Late yesterday, Mercantile released an announcement detailing an offer to buy out its minorities at 52cps in cash.
Mercantile's share price was drifting just below 40c the day before and jumped up to close yesterday at 48c. This over 20% rise in MTL's share price has left a little over 8% arbitrage opportunity on the table, but the problem is that investors now buying at 48c may have to wait for quite a while to get the necessary approval and the final payout.
Not just event risk of a takeover/delisting bid failing, but also actually the time value of money is also built into these types of arbitrages.
Personally, I see quite a number of other opportunities in the market and would leave the 8% on the table, take my money and shift it into stocks that currently have more upside than MTL's capped 8%. Either way, though, if I waited, I would accept the offer on the table of 52c (which is very generous compared to Bidvest's offer of 35.5cps for each MTL share!).
Moving onto two positive trading updates, Spur Corp (SUR) and SilverBridge (SVB).
Silverbridge is a niche software group servicing the financial services, insurance and related industries with most of its own IP and products. The Group has just announced that it expects its EPS to be between 5.6cps and 6.3cps and HEPS is expected to be between 5.8cpss and 6.5cps.
This is extremely good news for the micro-cap, as in the previous reporting period some implementation problems saw it report a nasty little loss.
In a nutshell, using the DCF Model (and my 'rule of thumb' benchmark Cost of Equity of 15%) I arrive at a rough fair value of 144cps.
While capex is relatively low in SilverBridge, the Group has to spend a large amount of money on R&D for Exergy (and related), thus this creates quite a draw down on free cash flow in the Group that negatively impacts the DCF’s free cash flows. If this R&D is excluded from the DCF, then the SVB’s NPV almost doubles.

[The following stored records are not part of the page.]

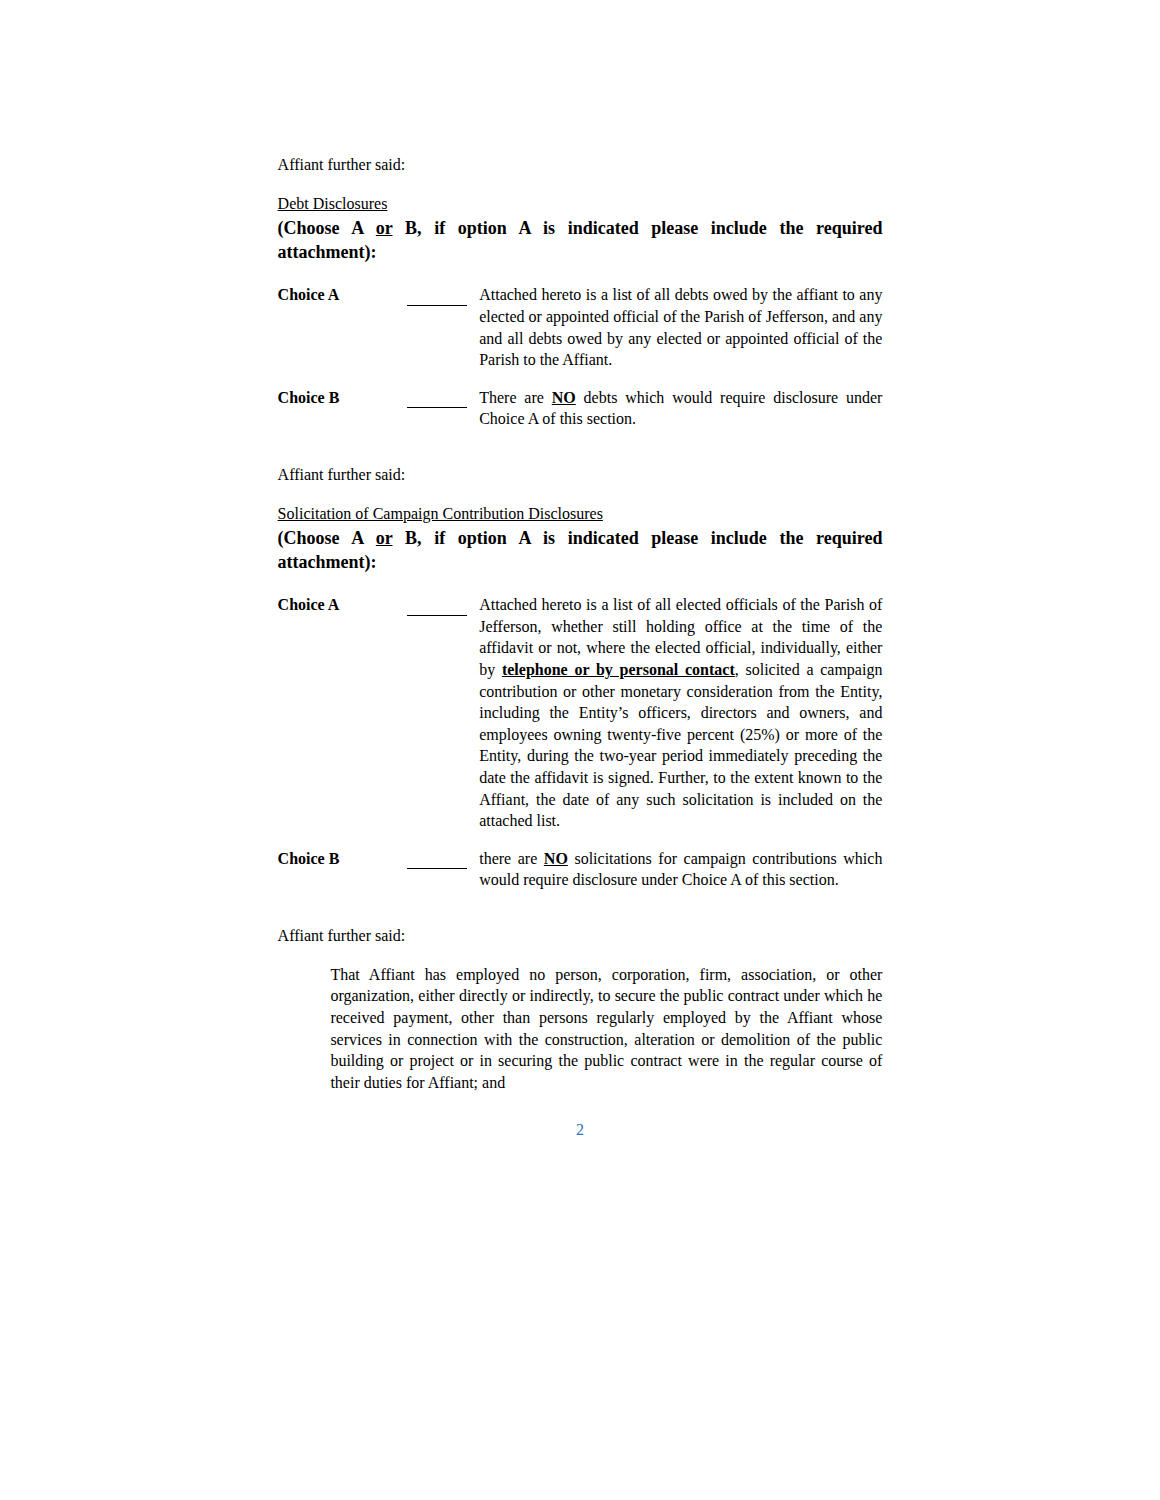Affiant further said:
Debt Disclosures
(Choose A or B, if option A is indicated please include the required attachment):
| Choice A | | Attached hereto is a list of all debts owed by the affiant to any elected or appointed official of the Parish of Jefferson, and any and all debts owed by any elected or appointed official of the Parish to the Affiant. |
| Choice B | | There are NO debts which would require disclosure under Choice A of this section. |
Affiant further said:
Solicitation of Campaign Contribution Disclosures
(Choose A or B, if option A is indicated please include the required attachment):
| Choice A | | Attached hereto is a list of all elected officials of the Parish of Jefferson, whether still holding office at the time of the affidavit or not, where the elected official, individually, either by telephone or by personal contact , solicited a campaign contribution or other monetary consideration from the Entity, including the Entity’s officers, directors and owners, and employees owning twenty-five percent (25%) or more of the Entity, during the two-year period immediately preceding the date the affidavit is signed. Further, to the extent known to the Affiant, the date of any such solicitation is included on the attached list. |
| Choice B | | there are NO solicitations for campaign contributions which would require disclosure under Choice A of this section. |
Affiant further said:
That Affiant has employed no person, corporation, firm, association, or other organization, either directly or indirectly, to secure the public contract under which he received payment, other than persons regularly employed by the Affiant whose services in connection with the construction, alteration or demolition of the public building or project or in securing the public contract were in the regular course of their duties for Affiant; and
2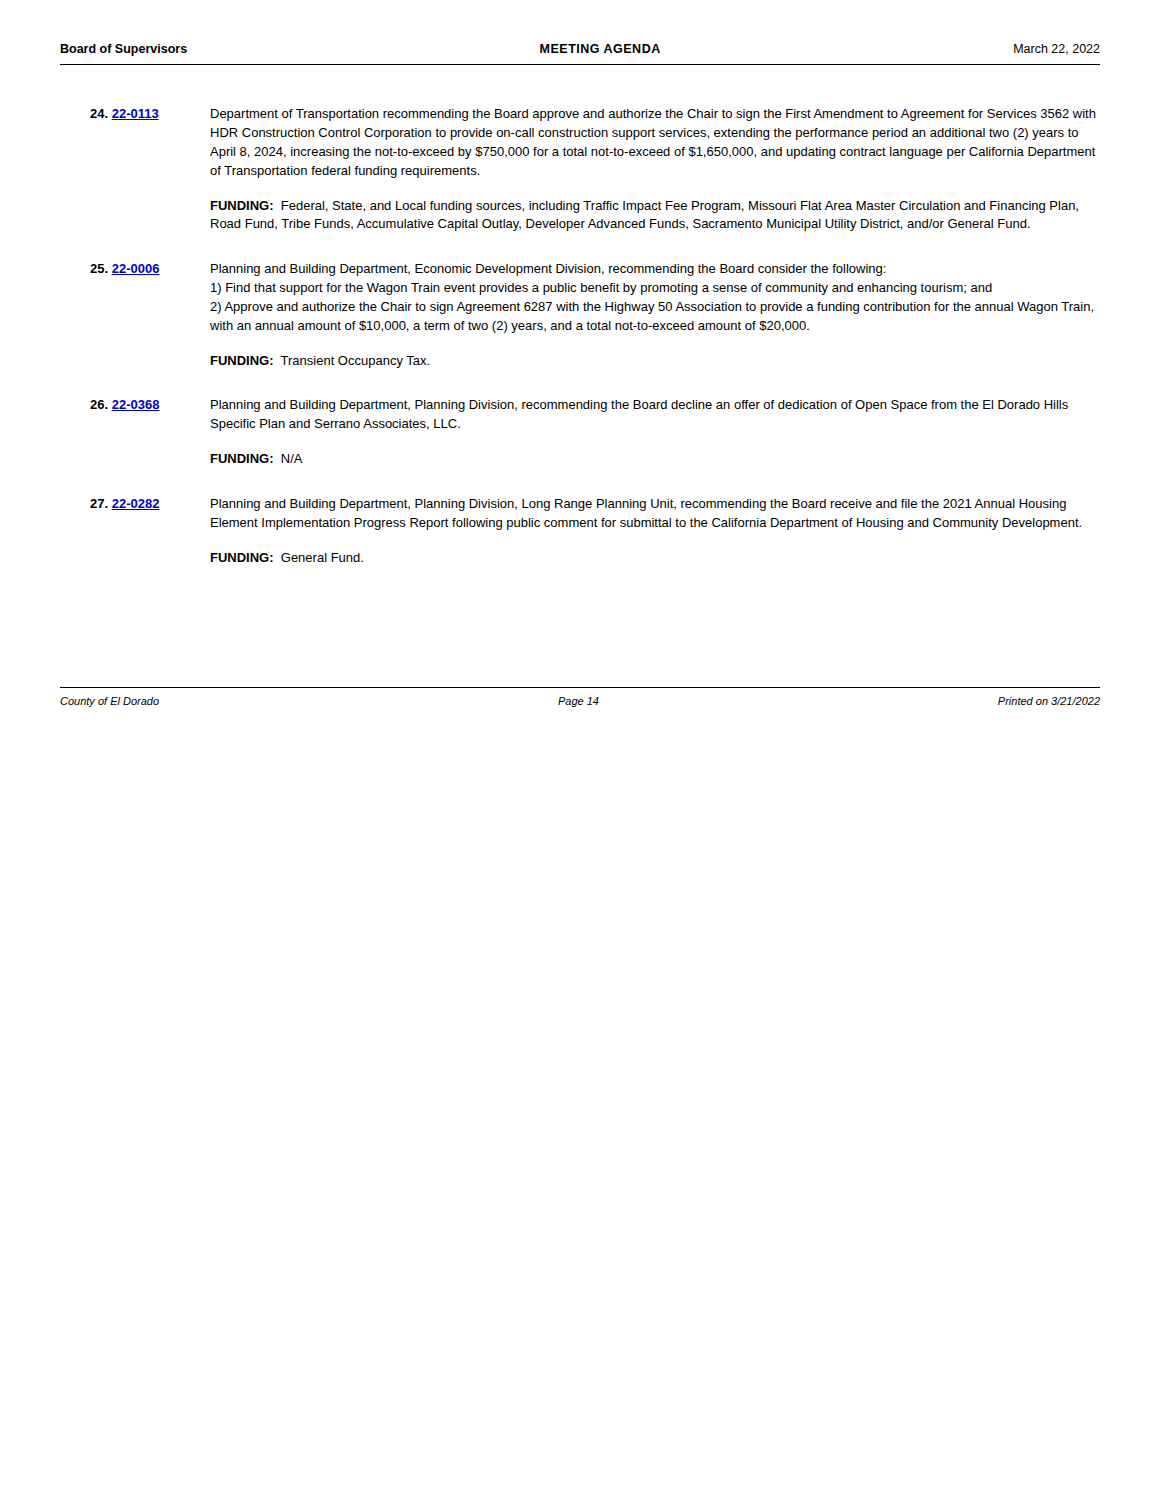Board of Supervisors
MEETING AGENDA
March 22, 2022
24. 22-0113
Department of Transportation recommending the Board approve and authorize the Chair to sign the First Amendment to Agreement for Services 3562 with HDR Construction Control Corporation to provide on-call construction support services, extending the performance period an additional two (2) years to April 8, 2024, increasing the not-to-exceed by $750,000 for a total not-to-exceed of $1,650,000, and updating contract language per California Department of Transportation federal funding requirements.
FUNDING: Federal, State, and Local funding sources, including Traffic Impact Fee Program, Missouri Flat Area Master Circulation and Financing Plan, Road Fund, Tribe Funds, Accumulative Capital Outlay, Developer Advanced Funds, Sacramento Municipal Utility District, and/or General Fund.
25. 22-0006
Planning and Building Department, Economic Development Division, recommending the Board consider the following:
1) Find that support for the Wagon Train event provides a public benefit by promoting a sense of community and enhancing tourism; and
2) Approve and authorize the Chair to sign Agreement 6287 with the Highway 50 Association to provide a funding contribution for the annual Wagon Train, with an annual amount of $10,000, a term of two (2) years, and a total not-to-exceed amount of $20,000.
FUNDING: Transient Occupancy Tax.
26. 22-0368
Planning and Building Department, Planning Division, recommending the Board decline an offer of dedication of Open Space from the El Dorado Hills Specific Plan and Serrano Associates, LLC.
FUNDING: N/A
27. 22-0282
Planning and Building Department, Planning Division, Long Range Planning Unit, recommending the Board receive and file the 2021 Annual Housing Element Implementation Progress Report following public comment for submittal to the California Department of Housing and Community Development.
FUNDING: General Fund.
County of El Dorado
Page 14
Printed on 3/21/2022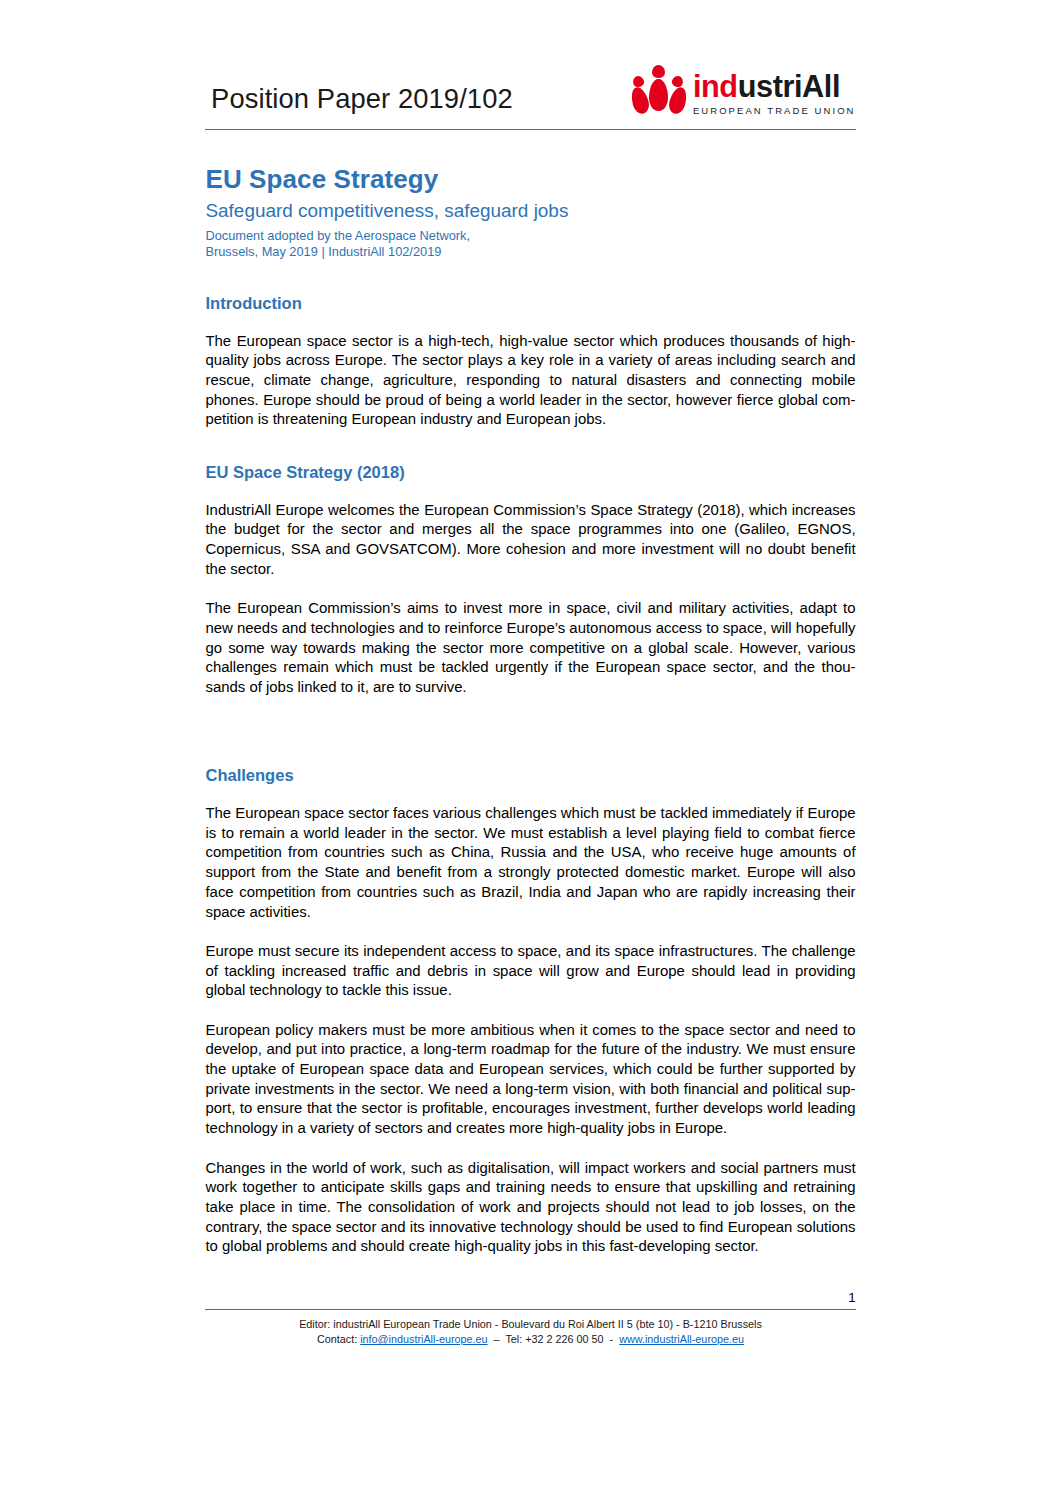Position Paper 2019/102
industriAll
EUROPEAN TRADE UNION
EU Space Strategy
Safeguard competitiveness, safeguard jobs
Document adopted by the Aerospace Network,
Brussels, May 2019 | IndustriAll 102/2019
Introduction
The European space sector is a high-tech, high-value sector which produces thousands of high-quality jobs across Europe. The sector plays a key role in a variety of areas including search and rescue, climate change, agriculture, responding to natural disasters and connecting mobile phones. Europe should be proud of being a world leader in the sector, however fierce global competition is threatening European industry and European jobs.
EU Space Strategy (2018)
IndustriAll Europe welcomes the European Commission’s Space Strategy (2018), which increases the budget for the sector and merges all the space programmes into one (Galileo, EGNOS, Copernicus, SSA and GOVSATCOM). More cohesion and more investment will no doubt benefit the sector.
The European Commission’s aims to invest more in space, civil and military activities, adapt to new needs and technologies and to reinforce Europe’s autonomous access to space, will hopefully go some way towards making the sector more competitive on a global scale. However, various challenges remain which must be tackled urgently if the European space sector, and the thousands of jobs linked to it, are to survive.
Challenges
The European space sector faces various challenges which must be tackled immediately if Europe is to remain a world leader in the sector. We must establish a level playing field to combat fierce competition from countries such as China, Russia and the USA, who receive huge amounts of support from the State and benefit from a strongly protected domestic market. Europe will also face competition from countries such as Brazil, India and Japan who are rapidly increasing their space activities.
Europe must secure its independent access to space, and its space infrastructures. The challenge of tackling increased traffic and debris in space will grow and Europe should lead in providing global technology to tackle this issue.
European policy makers must be more ambitious when it comes to the space sector and need to develop, and put into practice, a long-term roadmap for the future of the industry. We must ensure the uptake of European space data and European services, which could be further supported by private investments in the sector. We need a long-term vision, with both financial and political support, to ensure that the sector is profitable, encourages investment, further develops world leading technology in a variety of sectors and creates more high-quality jobs in Europe.
Changes in the world of work, such as digitalisation, will impact workers and social partners must work together to anticipate skills gaps and training needs to ensure that upskilling and retraining take place in time. The consolidation of work and projects should not lead to job losses, on the contrary, the space sector and its innovative technology should be used to find European solutions to global problems and should create high-quality jobs in this fast-developing sector.
1
Editor: industriAll European Trade Union - Boulevard du Roi Albert II 5 (bte 10) - B-1210 Brussels
Contact: info@industriAll-europe.eu – Tel: +32 2 226 00 50 - www.industriAll-europe.eu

Bear in mind that a lot of this R&D is capitalized on the Group’s balance sheet and amortized through the Group’s income statement over time, thus making profits look higher the related cash flows and, perhaps, making SVB look better than it really is when only profits are viewed and not cash flows. In other words, SVB's PE ratio will be lower than if it were calculated on a cash-basis.
An extrapolated 12m TP for SilverBridge would be 165cps or implying a total return of 15% with SVB’s current share price of 144cps.
Unfortunately, in my opinion, 15% upside is simply not enough to go on for the SVB’s risks (which include an over concentration of IP in certain key individuals in the Group!) and shares almost complete absence of liquidity in the market.
Still, given SVB’s strong in-house IP and its sizable majority shareholders, this does potentially make the Group a delisting candidate (being an MBO, LBO or even a private equity deal). Perhaps, like Mercantile mentioned above, an offer to minorities may one day appear?
Finally, Spur Corp (SUR) indicated that it expects its H1:12 EPS and HEPS to increase by between 18% to 22%.
Sounds good, doesn't it?
Well, let me visually represent something for you: Famous Brands' (FBR) RoE versus Spur's (SUR) RoE over time.
Famous Brands is increasing in profitability, while Spur is decreasing.
Various share repurchase effects, once-off cost non-re-occurrence and some revenue growth all are the likely culprits for Spur's trading update (we will know more on 27 February when the results come out), while Famous Brand's is all about top-line growth and returns to scale.